On a rationality problem for fields of cross-ratios II

TL;DR

This paper investigates the rationality of fixed fields under group actions related to cross-ratios, providing new results for cases where the number of variables is four or fewer.

Contribution

It extends previous work by solving Tsunogai's rationality problem for the case when n ≤ 4, completing the analysis for all small cases.

Findings

For n ≤ 4, the rationality of fixed fields is characterized explicitly.

The paper confirms the rationality criteria for small n cases, complementing earlier results for n ≥ 5.

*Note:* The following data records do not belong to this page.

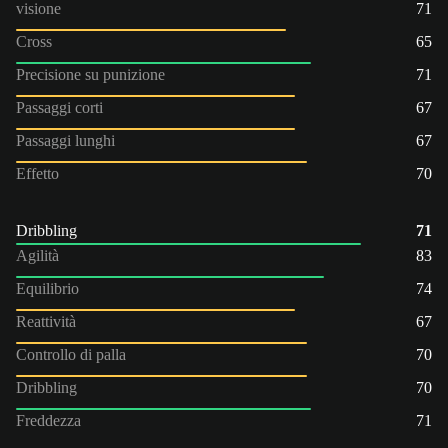
visione
71
Cross
65
Precisione su punizione
71
Passaggi corti
67
Passaggi lunghi
67
Effetto
70
Dribbling
71
Agilità
83
Equilibrio
74
Reattività
67
Controllo di palla
70
Dribbling
70
Freddezza
71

Provides a complete answer to Tsunogai's question for small n.

Abstract

Let $k$ be a field, $x_1, \dots, x_n$ be independent variables and $L_n = k(x_1, \dots, x_n)$. The symmetric group $\Sigma_n$ acts on $L_n$ by permuting the variables, and the projective linear group $\text{PGL}_2$ acts by \[ \begin{pmatrix} a & b \\ c & d \end{pmatrix} \colon x_i \mapsto \frac{a x_i + b}{c x_i + d} \] for each $i = 1, \ldots, n$. The fixed field $L_n^{\text{PGL}_2}$ is called "the field of cross-ratios". Given a subgroup $S \subset \Sigma_n$, H. Tsunogai asked whether $L_n^S$ rational over $K_n^S$. When $n \geqslant 5$ the second author has shown that $L_n^S$ is rational over $K_n^S$ if and only if $S$ has an orbit of odd order in $\{ 1, \dots, n \}$. In this paper we answer Tsunogai's question for $n \leqslant 4$.